# How do summations work?

Jun 17, 2017

I think you're asking how the notation works, but I will also cover some examples of adding with it.

The basic structure of it is:

sum_(n=a)^(N) f(x_1, x_2, . . ., x_m ; n)

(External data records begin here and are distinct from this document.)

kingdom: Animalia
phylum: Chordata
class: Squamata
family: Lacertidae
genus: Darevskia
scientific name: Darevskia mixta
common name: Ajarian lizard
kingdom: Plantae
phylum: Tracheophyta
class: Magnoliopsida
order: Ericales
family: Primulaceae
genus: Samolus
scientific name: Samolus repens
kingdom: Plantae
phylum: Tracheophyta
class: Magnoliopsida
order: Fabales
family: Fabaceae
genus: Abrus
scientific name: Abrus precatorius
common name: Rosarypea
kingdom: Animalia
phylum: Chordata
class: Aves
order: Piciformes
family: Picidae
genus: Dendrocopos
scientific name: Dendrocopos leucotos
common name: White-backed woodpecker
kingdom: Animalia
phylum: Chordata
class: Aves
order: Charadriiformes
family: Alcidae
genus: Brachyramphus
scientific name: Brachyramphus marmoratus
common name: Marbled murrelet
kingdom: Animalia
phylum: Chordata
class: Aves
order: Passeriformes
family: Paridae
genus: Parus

• The $n$, or whatever letter you want, is an index, and it indicates what spot we are in for the sum. What $n$ is written to be equal to is the first index in the sum (whatever $a$ is).
• The $N$ in general indicates the upper limit to the sum. The sum could be written to go towards $\infty$, or it could stop at the finite number $N$, depending on context.
• f(x_1, x_2, . . . , x_m; n) is a function of some number of variables indicated by the ${x}_{i}$ ($i = 1 , 2 , . . . , m$), and usually is also a function of the index $n$.

For example, if we write

${\sum}_{n = 0}^{\infty} {x}^{n}$,

we are writing a condensed form of:

${x}^{0} + {x}^{1} + {x}^{2} + \cdot \cdot \cdot$

$= 1 + x + {x}^{2} + \cdot \cdot \cdot$

Or, if we combine two sums, like writing

${\sum}_{n = 0}^{\infty} {x}^{n} + {\sum}_{n = 2}^{\infty} {\left(2 x\right)}^{n}$,

sums are commutative and their indices can be linked together, so this can also be written as:

$= {\sum}_{n = 0}^{1} {x}^{n} + {\sum}_{n = 2}^{\infty} {x}^{n} + {\sum}_{n = 2}^{\infty} {\left(2 x\right)}^{n}$

$= 1 + x + {\sum}_{n = 2}^{\infty} \left[{x}^{n} + {\left(2 x\right)}^{n}\right]$

Lastly, a more explicit example would be:

$\textcolor{b l u e}{{\sum}_{n = 0}^{5} \left({2}^{n} + 2 n\right)}$

$= \left[{2}^{0} + 2 \left(0\right)\right] + \left[{2}^{1} + 2 \left(1\right)\right] + \left[{2}^{2} + 2 \left(2\right)\right] + \left[{2}^{3} + 2 \left(3\right)\right] + \left[{2}^{4} + 2 \left(4\right)\right] + \left[{2}^{5} + 2 \left(5\right)\right]$

$= {\sum}_{n = 0}^{5} {2}^{n} + {\sum}_{n = 0}^{5} 2 n$

$= \left[{2}^{0} + {2}^{1} + {2}^{2} + {2}^{3} + {2}^{4} + {2}^{5}\right] + \left[2 \left(0\right) + 2 \left(1\right) + 2 \left(2\right) + 2 \left(3\right) + 2 \left(4\right) + 2 \left(5\right)\right]$

$= \left[1 + 2 + 4 + 8 + 16 + 32\right] + \left[0 + 2 + 4 + 6 + 8 + 10\right]$

$= 1 + 2 + 4 + 8 + 16 + 32 + 0 + 2 + 4 + 6 + 8 + 10$

$= \textcolor{b l u e}{93}$